MiniMax M2.5 Review: Insights from 4 Days of Testing

I got early API access to the upcoming MiniMax M2.5 and spent four days putting it through my agent tests. It succeeds the M2.1 and M2 models, keeps the same parameter count, and is small enough to run locally. It is built as a workhorse for agents, not a casual chat model.
MiniMax positions M2.5 as the first Frontier model where users do not need to worry about cost, promising intelligence too cheap to meter. At 100 tokens per second, running it continuously for an hour is $1. At 50 tokens per second, it drops to $0.30 per hour.
MiniMax M2.5 Review: Pricing and throughput
There are two versions: M2.5 and M2.5-Lightning. They are identical in capability but differ in speed. M2.5-Lightning provides a steady throughput of 100 tokens per second, and M2.5 runs at 50 tokens per second.
For M2.5-Lightning, pricing is $0.30 per million input tokens and $2.40 per million output tokens. The standard M2.5 costs half that. Both versions support caching.
Based on output pricing, M2.5 is roughly one-tenth to one-twentieth the price of models like Opus, Gemini 3 Pro, and GPT-5. At 100 output tokens per second, an hour costs $1. At 50 tps, the price is $0.30 per hour.
If you want more context on Gemini’s tiers and behavior, see this concise Gemini review.
MiniMax M2.5 Review: Capability in context
In coding and agent workflows, M2.5 sometimes beats and often comes near Opus 4.6, which is wild for a 230B-parameter model at a fraction of the price. You can feasibly run multiple persistent agents without worrying about budget. Four M2.5 instances running all year is estimated around $10,000.
I did not test it on my General KingBench non-agent benchmark because M2.5 is not built for that format. It shines in agentic contraptions for coding, TUI tools, and cross-stack apps like OpenClaw-style workflows. That is where the speed and cost profile make sense.
MiniMax M2.5 Review: Why so many releases now
A lot of models are launching right before Chinese New Year. Labs are trying to get final deployments out before the holiday begins. Timing-wise, it makes sense.
MiniMax M2.5 Review: Test setup
I ran my standard agentic tests across apps and stacks. I used Kilo CLI (a fork of OpenCode) with the Kilo Gateway and enabled planning mode on all runs. Throughput was excellent and latency was consistently low.
Step-by-step, here is how I approached each task. Open Kilo CLI, select M2.5 or M2.5-Lightning, and enable planning mode. Provide the high-level spec, constraints, and environment details. Let the agent plan, generate, fix, and iterate until the build runs cleanly.

MiniMax M2.5 Review: Expo movie tracker
I asked for a movie tracker app using Expo. It produced around 52,000 tokens and executed the full plan.

The inner thinking helped it catch mistakes and course-correct immediately. The app shipped with watched lists, add flows, reviews, and a calendar.

The UI is not the strong suit, but for the size and price, the overall delivery is outstanding. It finished in about 4 minutes, which is fast. This was a strong first result.

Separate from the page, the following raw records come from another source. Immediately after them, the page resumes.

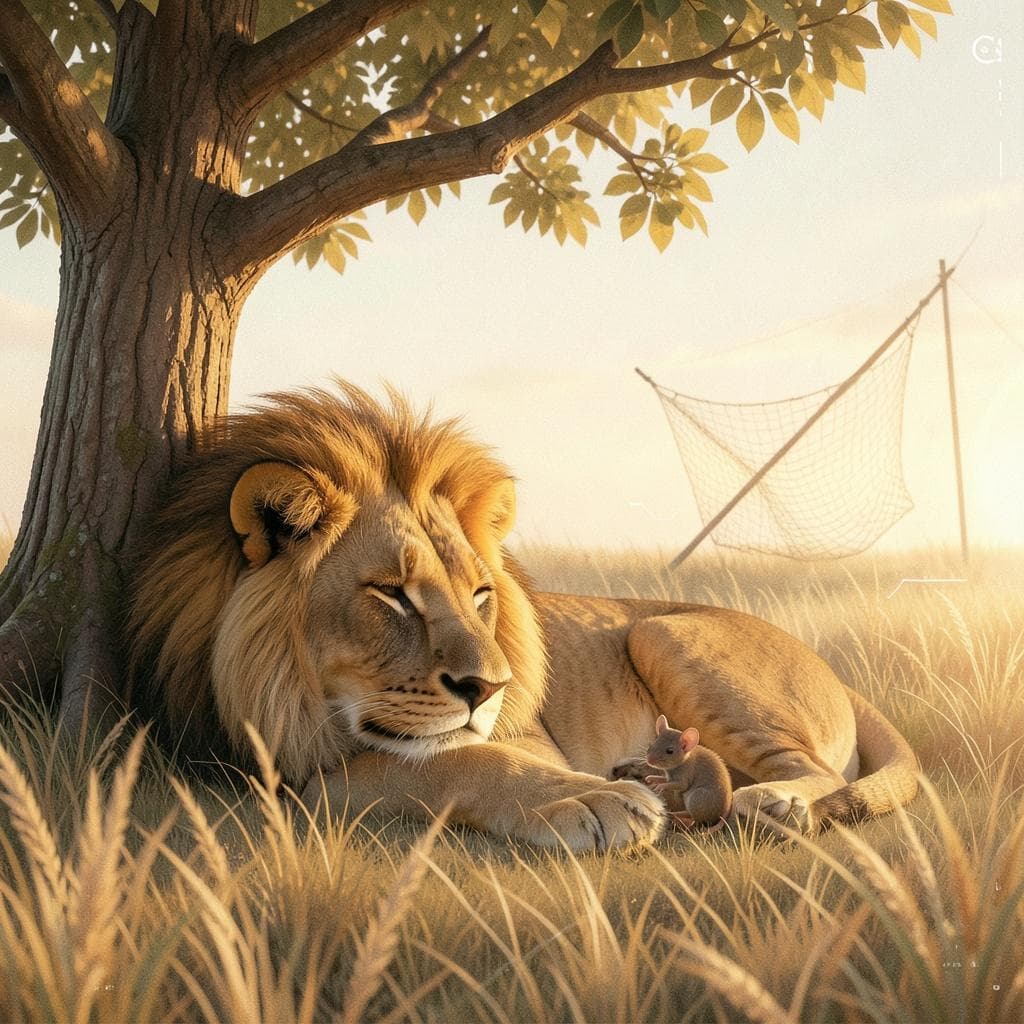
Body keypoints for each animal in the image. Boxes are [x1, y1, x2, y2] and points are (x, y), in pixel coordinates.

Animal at [128, 383, 919, 851]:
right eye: (391, 593)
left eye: (481, 594)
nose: (492, 689)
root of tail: (837, 677)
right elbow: (427, 764)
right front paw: (606, 796)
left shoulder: (524, 743)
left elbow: (455, 757)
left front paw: (599, 799)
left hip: (659, 632)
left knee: (820, 771)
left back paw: (777, 803)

Read More: How To Allow Notifications From A Specific Website In Google Chrome
MiniMax M2.5 Review: Go terminal calculator
I asked for a terminal calculator using Go and Bubble Tea. It checked for a Go toolchain and installed dependencies.
Example command it validated:
go version

The layout was compact, with correctly arranged keys and clean interaction. It worked well end-to-end and required no manual fixes.

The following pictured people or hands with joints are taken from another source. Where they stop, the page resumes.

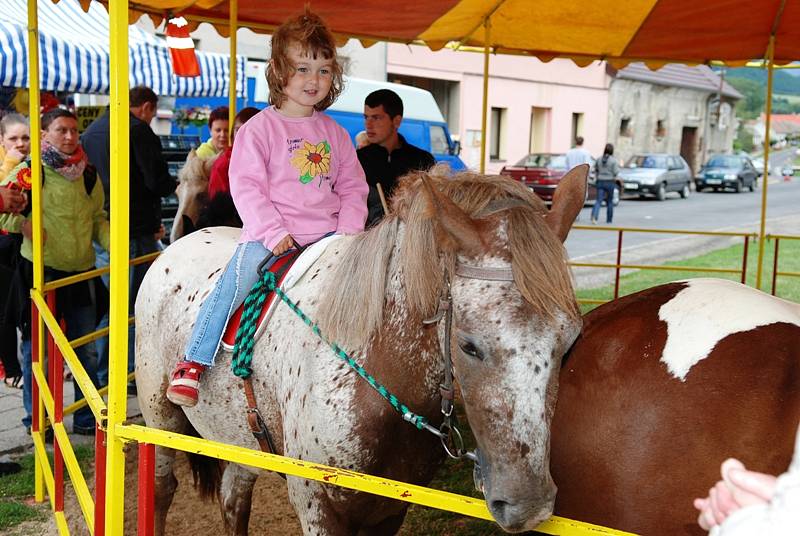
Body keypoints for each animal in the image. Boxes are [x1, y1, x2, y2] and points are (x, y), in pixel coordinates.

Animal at [136, 165, 588, 532]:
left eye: (570, 341)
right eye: (469, 346)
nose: (528, 504)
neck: (378, 370)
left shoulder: (389, 509)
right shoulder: (319, 508)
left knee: (234, 498)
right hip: (160, 418)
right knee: (162, 489)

MiniMax M2.5 Review: Tauri image cropper
For a Tauri desktop app, I requested an image cropper tool. It delivered cropping, aspect ratio changes, and a usable toolbar out of the gate.

This prompt often trips up stronger models like Opus. M2.5 nailed it on the first try, which was surprising.
For more coding comparisons around Opus in tough tasks, see GLM vs Opus.
MiniMax M2.5 Review: Nuxt Stack Overflow clone
I asked for a Nuxt app implementing a Stack Overflow-style clone with a database and OAuth. It handled the data model, threads, and UI well.

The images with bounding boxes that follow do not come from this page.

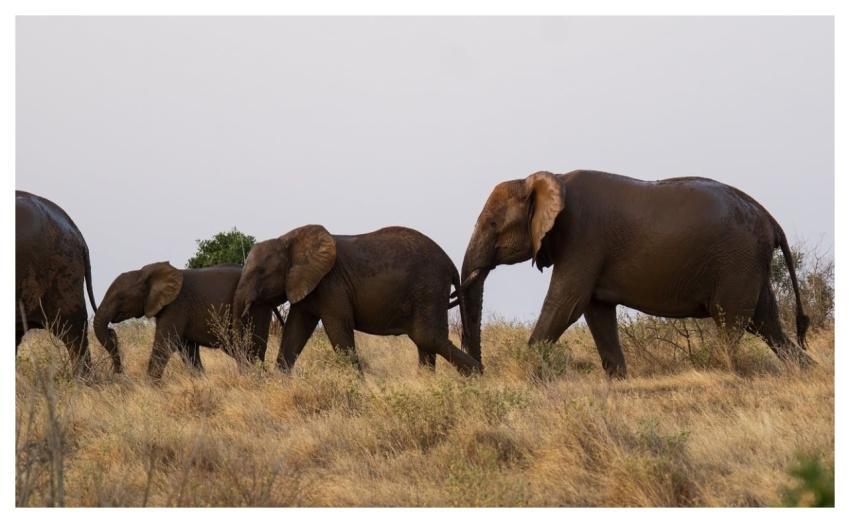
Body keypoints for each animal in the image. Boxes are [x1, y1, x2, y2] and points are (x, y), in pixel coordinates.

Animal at [93, 262, 283, 379]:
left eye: (121, 298)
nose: (118, 373)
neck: (145, 272)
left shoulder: (176, 306)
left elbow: (165, 344)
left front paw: (150, 386)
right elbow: (187, 350)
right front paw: (200, 380)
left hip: (256, 309)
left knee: (251, 348)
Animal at [232, 225, 482, 375]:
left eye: (261, 272)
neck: (288, 240)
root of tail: (450, 262)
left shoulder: (331, 284)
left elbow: (339, 329)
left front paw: (358, 388)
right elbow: (295, 331)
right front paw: (280, 381)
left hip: (428, 286)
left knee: (427, 337)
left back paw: (477, 376)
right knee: (425, 342)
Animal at [457, 170, 812, 378]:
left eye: (493, 224)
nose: (480, 372)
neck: (549, 177)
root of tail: (771, 219)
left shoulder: (582, 237)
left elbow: (566, 304)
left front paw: (526, 375)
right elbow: (595, 310)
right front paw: (617, 379)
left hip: (738, 259)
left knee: (732, 320)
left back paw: (727, 374)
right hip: (749, 263)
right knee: (766, 323)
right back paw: (808, 372)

The app felt coherent and matched the requested structure. No major patching was needed.
MiniMax M2.5 Review: Svelte Kanban app

I requested a Svelte Kanban application. It delivered boards, lists, and tasks with proper OAuth authentication.
Everything worked correctly and the UI was solid enough for a first pass. This was another clean build.
MiniMax M2.5 Review: Leaderboard and value
Across my agent tests, M2.5 landed fourth on my internal leaderboard. That is strong given the cost gap.

It feels almost 30x cheaper than Opus while delivering comparable results on agent-style builds. The speed-to-cost ratio is the headline here.
Final thoughts
MiniMax M2.5 is a fast, low-cost agent workhorse that handled full-stack and desktop tasks with minimal intervention. The inner thinking with planning mode helped it correct itself and deliver reliable outputs.
Given the throughput, pricing, and consistency, this model is an easy pick for agentic coding workloads. If you need scalable agents on a budget, M2.5 is ready.